Voilà ce que se disait Georges, tout en ne perdant pas un scintillement de la mystérieuse lumière ; telles étaient les belles choses qu’il se contait à lui-même, mais avec — il nous faut l’avouer — bien des amplifications et des enjolivements, que nous ne pourrions reproduire, sans les déparer…

Deux heures durant, il demeura la figure collée aux vitres, absorbant par ses prunelles démesurément agrandies les moindres rayons de la petite lampe, attendant avec la patience d’une sentinelle indienne que la belle dormeuse fit un mouvement.

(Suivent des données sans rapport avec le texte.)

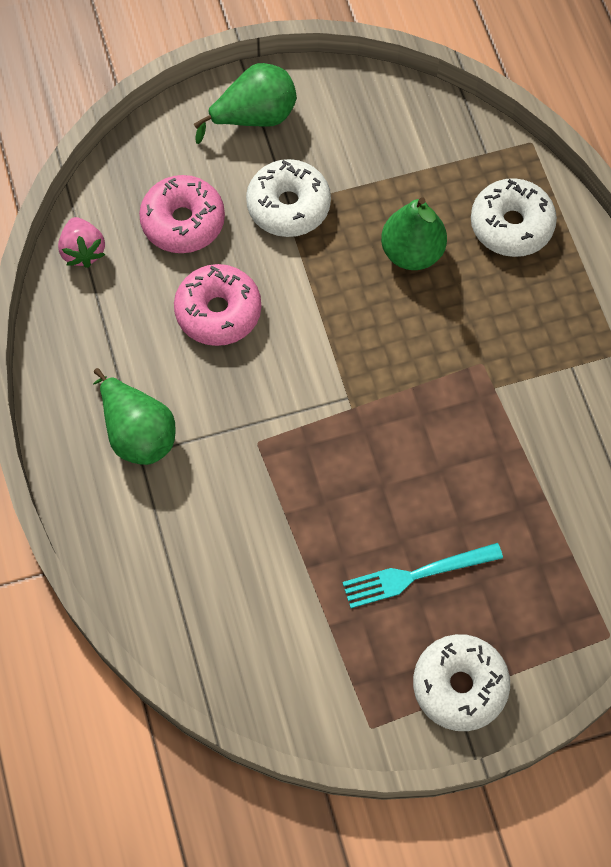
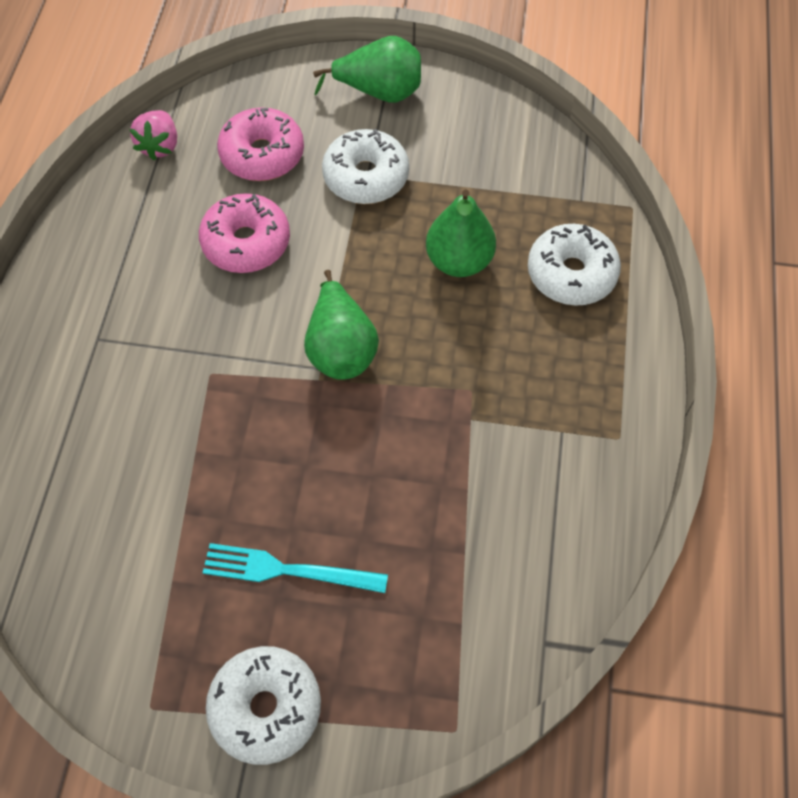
camera: 25 degrees right, 5 degrees down
(137, 433) = (107, 319): green pear -> green pear (340, 348)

Mais rien ne bougea dans la silencieuse chambrette, et notre héros vaincu par le sommeil, se jeta tout vêtu sur son lit, marmottant entre ses dents :

— Comme elle paraît souffrir, la pauvre enfant !… Ah ! maudit Turc, musulman du diable, je te l’arracherai des mains, quand je devrais y laisser les trois quarts de ma peau.